(Entries drawn from a collection)
⁂

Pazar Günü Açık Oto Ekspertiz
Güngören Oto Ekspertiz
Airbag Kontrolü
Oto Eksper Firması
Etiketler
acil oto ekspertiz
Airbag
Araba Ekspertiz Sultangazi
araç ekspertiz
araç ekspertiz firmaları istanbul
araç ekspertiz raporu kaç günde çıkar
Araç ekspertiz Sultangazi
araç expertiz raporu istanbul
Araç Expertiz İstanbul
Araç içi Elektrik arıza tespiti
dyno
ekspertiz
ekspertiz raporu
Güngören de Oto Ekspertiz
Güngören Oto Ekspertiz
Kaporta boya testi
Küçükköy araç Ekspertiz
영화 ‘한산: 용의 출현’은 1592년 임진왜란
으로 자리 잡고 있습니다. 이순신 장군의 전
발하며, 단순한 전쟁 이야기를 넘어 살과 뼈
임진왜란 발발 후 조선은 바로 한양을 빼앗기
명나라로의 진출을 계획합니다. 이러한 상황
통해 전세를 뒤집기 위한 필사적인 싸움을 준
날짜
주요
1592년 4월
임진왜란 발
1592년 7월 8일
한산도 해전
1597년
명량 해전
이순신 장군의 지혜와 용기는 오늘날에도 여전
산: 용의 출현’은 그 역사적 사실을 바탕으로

⁂

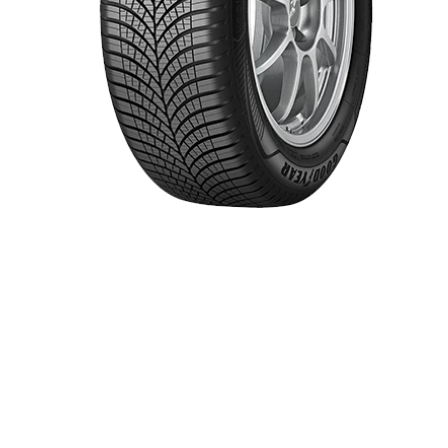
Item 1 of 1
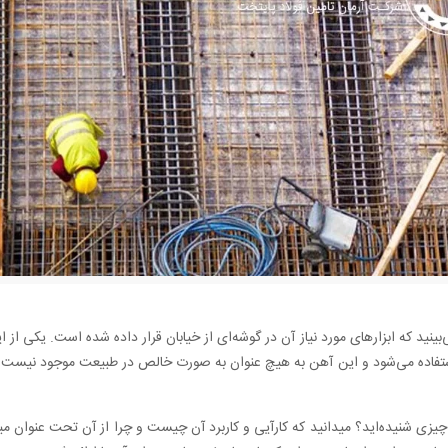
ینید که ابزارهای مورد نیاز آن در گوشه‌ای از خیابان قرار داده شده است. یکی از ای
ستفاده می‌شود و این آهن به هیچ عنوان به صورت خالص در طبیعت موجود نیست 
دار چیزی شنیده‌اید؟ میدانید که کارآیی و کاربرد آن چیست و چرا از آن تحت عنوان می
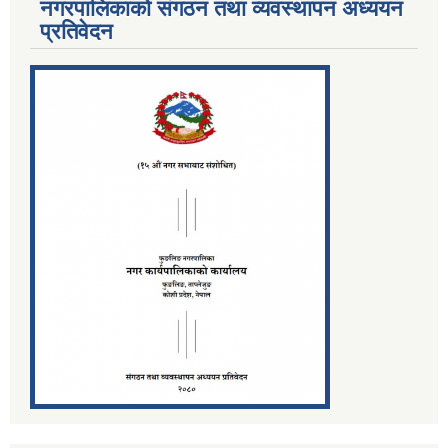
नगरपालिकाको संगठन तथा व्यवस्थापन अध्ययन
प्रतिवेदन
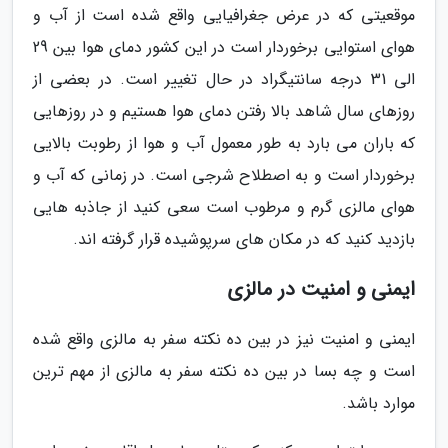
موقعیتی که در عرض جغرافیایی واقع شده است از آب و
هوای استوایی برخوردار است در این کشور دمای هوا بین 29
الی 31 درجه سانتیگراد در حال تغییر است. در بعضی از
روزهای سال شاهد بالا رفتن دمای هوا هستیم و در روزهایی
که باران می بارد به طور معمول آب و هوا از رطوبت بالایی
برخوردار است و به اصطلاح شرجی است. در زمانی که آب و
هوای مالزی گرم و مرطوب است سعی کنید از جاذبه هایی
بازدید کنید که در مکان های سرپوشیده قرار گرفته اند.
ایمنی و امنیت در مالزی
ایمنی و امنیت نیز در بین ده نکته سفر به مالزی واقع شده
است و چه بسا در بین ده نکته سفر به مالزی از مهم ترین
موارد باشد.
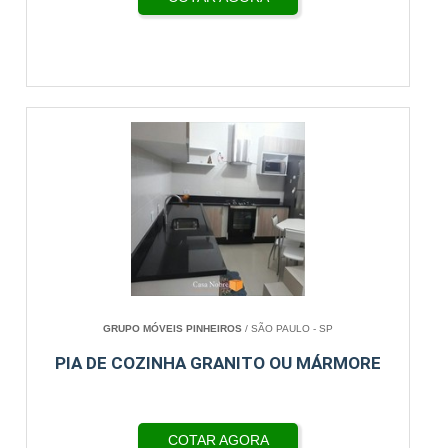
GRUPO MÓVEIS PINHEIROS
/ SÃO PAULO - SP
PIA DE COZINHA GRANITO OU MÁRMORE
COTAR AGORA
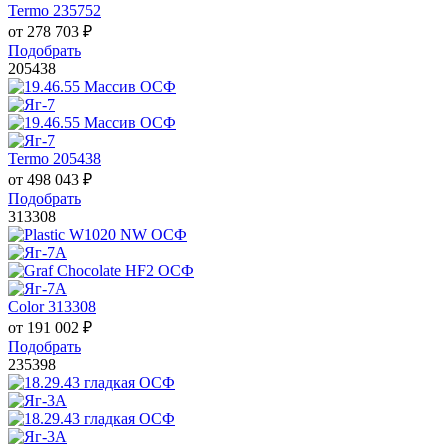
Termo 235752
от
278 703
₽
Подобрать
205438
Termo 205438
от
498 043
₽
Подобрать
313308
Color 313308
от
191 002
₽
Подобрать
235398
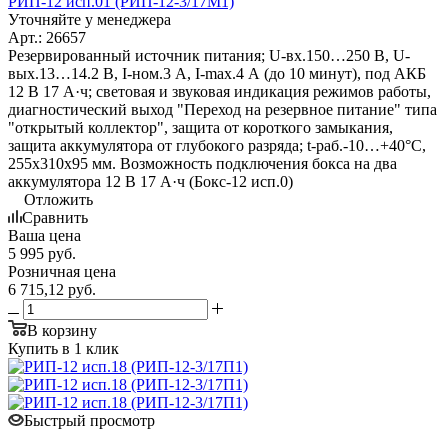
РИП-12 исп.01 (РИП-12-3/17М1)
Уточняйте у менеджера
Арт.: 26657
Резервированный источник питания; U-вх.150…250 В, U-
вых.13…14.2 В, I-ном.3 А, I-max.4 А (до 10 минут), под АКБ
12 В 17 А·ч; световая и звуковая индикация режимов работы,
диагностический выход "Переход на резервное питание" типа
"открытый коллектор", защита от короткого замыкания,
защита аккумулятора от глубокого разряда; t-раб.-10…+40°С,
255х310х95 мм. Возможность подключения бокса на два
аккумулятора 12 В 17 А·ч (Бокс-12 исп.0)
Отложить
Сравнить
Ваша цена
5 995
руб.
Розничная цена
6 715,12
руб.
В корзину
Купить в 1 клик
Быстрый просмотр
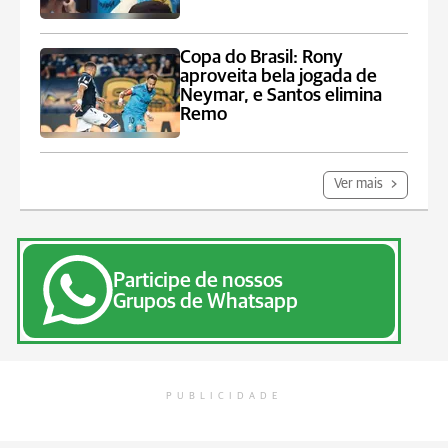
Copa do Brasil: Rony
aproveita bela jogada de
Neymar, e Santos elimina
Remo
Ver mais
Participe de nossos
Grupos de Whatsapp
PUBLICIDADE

⁂

What you have to do: Give the lines of the items above, from the line containing "Pazar Günü Açık Oto Ekspertiz" through the line containing "산: 용의 출현’은 그 역사적 사실을 바탕으로", as a JSON list of strings with one string per line, leaving out blank lines.

Response area:
[
  "Pazar Günü Açık Oto Ekspertiz",
  "Güngören Oto Ekspertiz",
  "Airbag Kontrolü",
  "Oto Eksper Firması",
  "Etiketler",
  "acil oto ekspertiz",
  "Airbag",
  "Araba Ekspertiz Sultangazi",
  "araç ekspertiz",
  "araç ekspertiz firmaları istanbul",
  "araç ekspertiz raporu kaç günde çıkar",
  "Araç ekspertiz Sultangazi",
  "araç expertiz raporu istanbul",
  "Araç Expertiz İstanbul",
  "Araç içi Elektrik arıza tespiti",
  "dyno",
  "ekspertiz",
  "ekspertiz raporu",
  "Güngören de Oto Ekspertiz",
  "Güngören Oto Ekspertiz",
  "Kaporta boya testi",
  "Küçükköy araç Ekspertiz",
  "영화 ‘한산: 용의 출현’은 1592년 임진왜란",
  "으로 자리 잡고 있습니다. 이순신 장군의 전",
  "발하며, 단순한 전쟁 이야기를 넘어 살과 뼈",
  "임진왜란 발발 후 조선은 바로 한양을 빼앗기",
  "명나라로의 진출을 계획합니다. 이러한 상황",
  "통해 전세를 뒤집기 위한 필사적인 싸움을 준",
  "날짜",
  "주요",
  "1592년 4월",
  "임진왜란 발",
  "1592년 7월 8일",
  "한산도 해전",
  "1597년",
  "명량 해전",
  "이순신 장군의 지혜와 용기는 오늘날에도 여전",
  "산: 용의 출현’은 그 역사적 사실을 바탕으로"
]